-------- Texto da página
Mentira. Outros partido promoveram outras discussões. O Bloco e a JS, por exemplo, já fizeram e fazem com regularidade debates semelhantes.

ix) "A JSD está unida à volta de uma posição que é tão arrojada como foi aquela de há trinta anos termos defendido o referendo sobre o aborto. Na JSD não há tabus nem medo do debate. Na JSD não há homofóbicos, intolerantes ou retrógrados. Na JSD há liberdade, determinação e coragem. Na JSD não há medos nem barreiras. Por isso queremos que se debata."

Tão arrojada e progressiva que é a JSD! De tal forma arrojada que nos quer manter, nesta matéria, no grupo de 4 países europeus que ainda são contra a coadoção por casais do mesmo sexo. Os outros países "arrojados" e "sem tabus" são a Rússia, a Ucrânia e a Roménia. Tão arrojado que é o retrocesso civilizacional da JSD!
----------------
▶ [Enunciado]:
Extraia na íntegra o texto sobre a JSD e a coadoção, sem lhe alterar uma palavra. Baseie-se unicamente no texto da página.
-------- Dados registados
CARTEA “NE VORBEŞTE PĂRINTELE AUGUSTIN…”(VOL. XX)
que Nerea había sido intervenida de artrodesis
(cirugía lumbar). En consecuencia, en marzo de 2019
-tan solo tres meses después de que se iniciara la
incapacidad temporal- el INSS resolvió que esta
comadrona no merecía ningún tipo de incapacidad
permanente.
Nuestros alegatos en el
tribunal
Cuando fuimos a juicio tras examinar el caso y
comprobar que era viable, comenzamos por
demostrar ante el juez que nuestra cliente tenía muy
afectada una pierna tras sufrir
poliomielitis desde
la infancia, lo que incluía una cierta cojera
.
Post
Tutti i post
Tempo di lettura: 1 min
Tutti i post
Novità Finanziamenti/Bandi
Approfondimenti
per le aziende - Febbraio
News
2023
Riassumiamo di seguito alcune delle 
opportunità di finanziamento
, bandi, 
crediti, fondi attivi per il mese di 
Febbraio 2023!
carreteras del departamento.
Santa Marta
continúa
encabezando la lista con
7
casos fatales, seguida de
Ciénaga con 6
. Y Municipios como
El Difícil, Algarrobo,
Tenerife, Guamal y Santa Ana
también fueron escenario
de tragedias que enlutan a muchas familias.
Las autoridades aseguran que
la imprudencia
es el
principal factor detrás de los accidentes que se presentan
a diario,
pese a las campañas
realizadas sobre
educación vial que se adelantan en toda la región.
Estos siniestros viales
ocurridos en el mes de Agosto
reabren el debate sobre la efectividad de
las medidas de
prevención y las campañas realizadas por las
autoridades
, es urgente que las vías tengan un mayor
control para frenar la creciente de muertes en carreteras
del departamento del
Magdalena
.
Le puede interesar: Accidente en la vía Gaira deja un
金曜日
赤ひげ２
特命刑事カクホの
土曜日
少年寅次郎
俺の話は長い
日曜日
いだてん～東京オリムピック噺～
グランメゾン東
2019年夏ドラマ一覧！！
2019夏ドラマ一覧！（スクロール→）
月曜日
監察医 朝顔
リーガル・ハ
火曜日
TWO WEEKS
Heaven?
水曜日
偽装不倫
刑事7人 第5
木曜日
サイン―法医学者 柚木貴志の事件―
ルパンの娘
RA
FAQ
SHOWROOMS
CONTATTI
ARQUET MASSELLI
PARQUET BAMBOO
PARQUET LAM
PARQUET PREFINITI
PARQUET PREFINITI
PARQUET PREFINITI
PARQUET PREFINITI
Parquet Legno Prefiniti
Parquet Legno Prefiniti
----------------
▶ [Resposta]:
Mentira. Outros partido promoveram outras discussões. O Bloco e a JS, por exemplo, já fizeram e fazem com regularidade debates semelhantes.

ix) "A JSD está unida à volta de uma posição que é tão arrojada como foi aquela de há trinta anos termos defendido o referendo sobre o aborto. Na JSD não há tabus nem medo do debate. Na JSD não há homofóbicos, intolerantes ou retrógrados. Na JSD há liberdade, determinação e coragem. Na JSD não há medos nem barreiras. Por isso queremos que se debata."

Tão arrojada e progressiva que é a JSD! De tal forma arrojada que nos quer manter, nesta matéria, no grupo de 4 países europeus que ainda são contra a coadoção por casais do mesmo sexo. Os outros países "arrojados" e "sem tabus" são a Rússia, a Ucrânia e a Roménia. Tão arrojado que é o retrocesso civilizacional da JSD!